We’re running IS4.6 on a Windows 2000 machine and running into the “too many files open” issue. I’ve read a couple of other discussion threads on this topic which all seem to deal with controlling the number of files that the repository creates.
I have two questions that are slightly different:
When the Integration Server starts, it attempts to open every file in the repository. The problem is, once the number of files in the repository exceeds the maximum, you can no longer start the Integration Server. In this case, how do you clear out the repository?
Finally, an alternate approach to solving this problem (short-term as it may be) is to increase the number of files that the operating system can have open. Does anyone know how to do this in windows 2000? I’ve read about the config.sys and the config.nt files, but these don’t seem to be the answer.
Thanks for the help!
After doing steps below you will loose client certificate configuration and if you had some customize TN webmanager pages those also.

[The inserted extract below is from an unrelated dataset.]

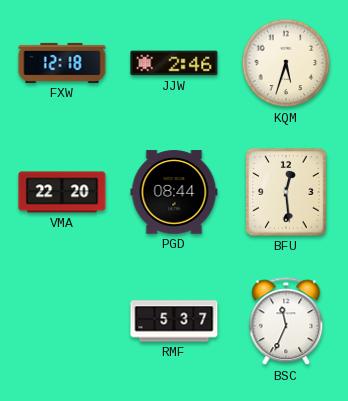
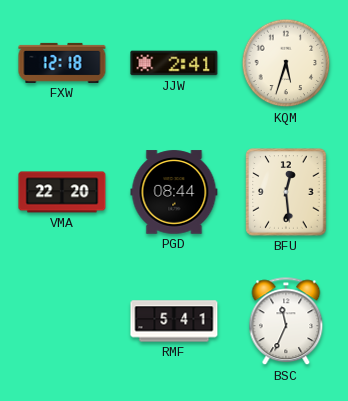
JJW: 2:46 -> 2:41
RMF: 5:37 -> 5:41
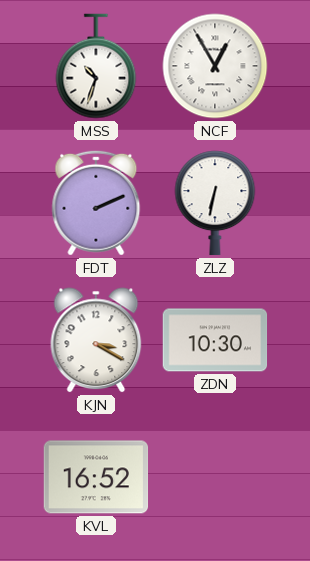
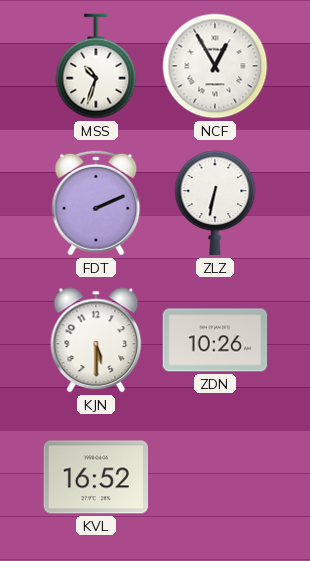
KJN: 3:20 -> 5:30
ZDN: 10:30 -> 10:26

So before doing the step below please consider…Is it your dev/uat/prod box?
In order to avoid that again you should install the TN service pack and after installing that you will see it will runa schedular on your server which cleans the repository file after a specified interval.
Hope this will help.
- Take the backup of WmRepository folder under your b2b server directory
2.Delete the WmRepository folder
- Restart the b2b server
It will create the new directory while startup.
Are you referring to the <webMethods>\IntegrationServer4\WmRepository2 directory? If you are you can run the wm.tn.enumerate:deleteQueryResults to clean up files in the WmRepository2 directory.
Permanent solution move to database based repo or Unix.
Also, deleting repository wud cause other problems if using RNIF.
webMethods support can provide u with a package to list contents / update /delete contents of repo.
Yes I was refering to WmRepository2 file and you can use wm.tn.enumerate:deleteQueryResults to clean up but I don’t know if this service will help him now since his server is already messed up with open files. It would be a good idea to put this service as a schedular once he build the new repositary.
Thanks for the responses…
We are unable to run any webMethods services because the repository server will not start. So running deleteQueryResults is not an option.
We explored the option of simply creating a new repository (e.g. deleting all of the files that were in there), but this causes major problems with conversations. If there are any conversations in running status (over 200 in our case), the repository file cannot be deleted without causing errors.
We’re finding that the only real path to proceed is the one suggested by Ritesh. The database is the ideal long-term solution. We’re currently working with webMethods support to clean the file based repo manually, which entails using a webMethods utility. This is a pretty painful process…
> “too many files open” issue
Hmm… isn’t this an OS issue really?
You should be able to tweak a Windows setting to increase the number of filehandles available to the webMethods server process. At least that’s what we do in Unix to avoid this error (use the ulimit command).
It is a combination of an OS issue and a webMethods issue…
It is definitely an OS setting to increase the number of files that can be opened, though we cannot find this setting in Win2K. There is a parameter in config.nt, but it is set to 40 by default and we are not running into issues until we hit 1000 open files or so. If anyone has an explanation as to whether these two numbers are related, I’d be interested to hear.
On the webMethods side, we know that the repository does not need all the files it has open so we needed a way to clear out enough files to get the server running. We managed to do this by deleting about 100 files using a utility (webMethods support provided but we modified) that also removed the appropriate entries from the dirValuesHash file. Luckily, none of these files were associated with open conversations so no errors were generated. This wasn’t the ideal solution because it was a calculated risk that we would corrupt the repo, but it worked.